The most elegant description of the temptation to use PEDs
Posted by: Tommy in Doug Glanville, PEDs, Phillies…Comes from Doug Glanville?! Wow.
I was the kind of Phillies fan who hated Glaville for how bad he was, how long he played after his career year in 1999, and how he represented everything that had declined with the franchise since the 1993 miracle year. I wasn’t alone, either. The boo-birds of Broad Street did not mince words with the aging Mr. Glanville.
Now, of course, it seems that the 1993 team, which included Darren Daulton and Lenny “real good vitamins” Dykstra, was heavy into the steroid needle. As John Kruk put it, they were “24 morons and a Mormon,” and then Dale Murphy went to the expansion Rockies, leaving only a bunch of morons and Jim Fregosi to keep them in line.
Inevitably, the Phillies players came down from their dizzying heights. Kruk was out of baseball just two years later, fighting a battle with cancer, Dykstra never recovered his form, and Daulton only had one more All-Star appearance after ‘93, despite being the Phillies nominal captain. And what did Ed Wade do about it? He ran out an endless string of Ricky Oteros and Doug Glanvilles and Marlon Andersons.

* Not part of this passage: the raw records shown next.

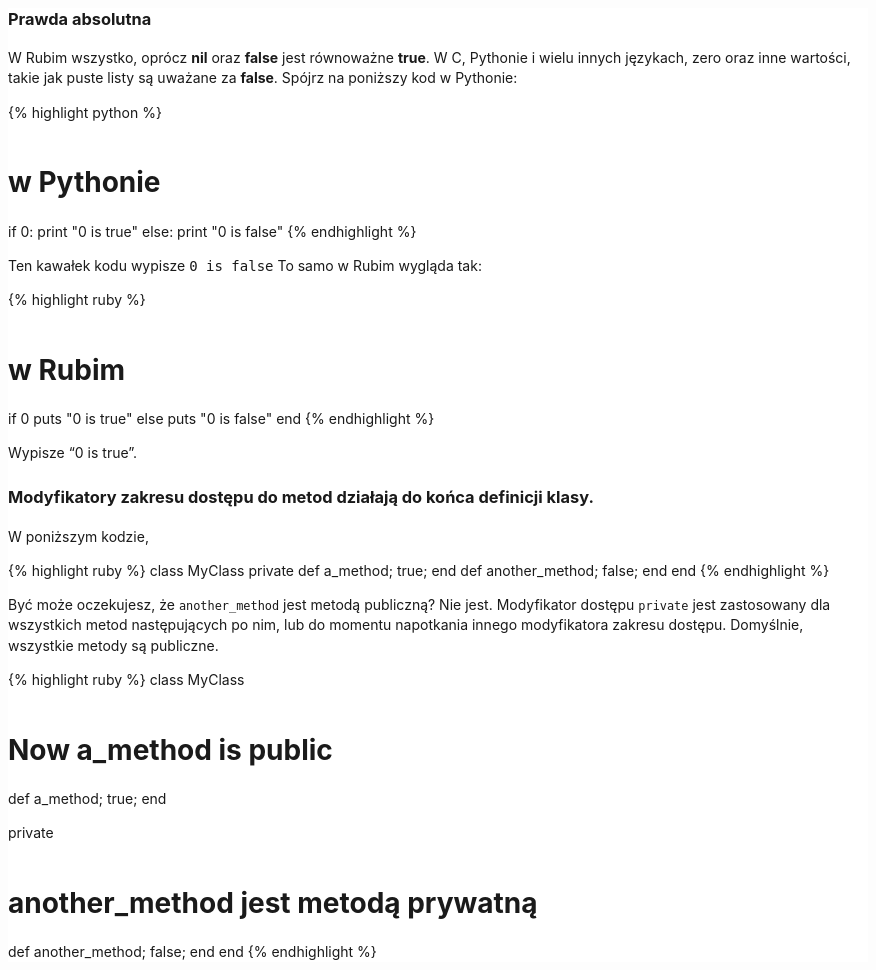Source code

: ### Prawda absolutna

W Rubim wszystko, oprócz **nil** oraz **false** jest równoważne
**true**. W C, Pythonie i wielu innych językach, zero oraz inne
wartości, takie jak puste listy są uważane za **false**. Spójrz na
poniższy kod w Pythonie:

{% highlight python %}
# w Pythonie
if 0:
  print "0 is true"
else:
  print "0 is false"
{% endhighlight %}

Ten kawałek kodu wypisze <tt>0 is false</tt> To samo w Rubim wygląda
tak:

{% highlight ruby %}
# w Rubim
if 0
  puts "0 is true"
else
  puts "0 is false"
end
{% endhighlight %}

Wypisze “0 is true”.

### Modyfikatory zakresu dostępu do metod działają do końca definicji klasy.

W poniższym kodzie,

{% highlight ruby %}
class MyClass
  private
  def a_method; true; end
  def another_method; false; end
end
{% endhighlight %}

Być może oczekujesz, że `another_method` jest metodą publiczną? Nie
jest. Modyfikator dostępu `private` jest zastosowany dla wszystkich
metod następujących po nim, lub do momentu napotkania innego
modyfikatora zakresu dostępu. Domyślnie, wszystkie metody są publiczne.

{% highlight ruby %}
class MyClass
  # Now a_method is public
  def a_method; true; end

  private

  # another_method jest metodą prywatną
  def another_method; false; end
end
{% endhighlight %}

And now, Doug, with your beaming smile and University of Pennsylvania engineering degree, you’ve made me feel like all those seasons I hated you for what you represented, I was hating an honest player. And that is impressive. From that excellently-penned Times op-ed:
While your clock is ticking, faster, stronger and younger players are setting up their lockers next to yours. They usually have better sound bites and lower salaries, too. In 1998, I was the new kid in Philadelphia, battling Lenny Dysktra for the center field job. Five years later, I was mentoring another new kid, Marlon Byrd, so he could replace me. Faced with that rate of career atrophy, players are capable of rash, self-serving and often irresponsible decisions. Enter steroids.
[…]
We’re scared of failure, aging, vulnerability, leaving too soon, being passed up — and in the quest to conquer these fears, we are inspired by those who do whatever it takes to rise above and beat these odds. We call it “drive” or “ambition,” but when doing “whatever it takes” leads us down the wrong road, it can erode our humanity. The game ends up playing us.
Without apologizing for any player’s behavior, Glanville neatly describes the system of incentives and, yes, fear, that leads players to cheat. And until we can tinker with those incentives enough so that cheating is stigmatized, or penalized, or (perish the thought) made safer, all the Congressional hearings in the world won’t mean a thing.
So, Doug, I promise never to boo you again. Besides, I can always boo the next guy who’s getting over the hill.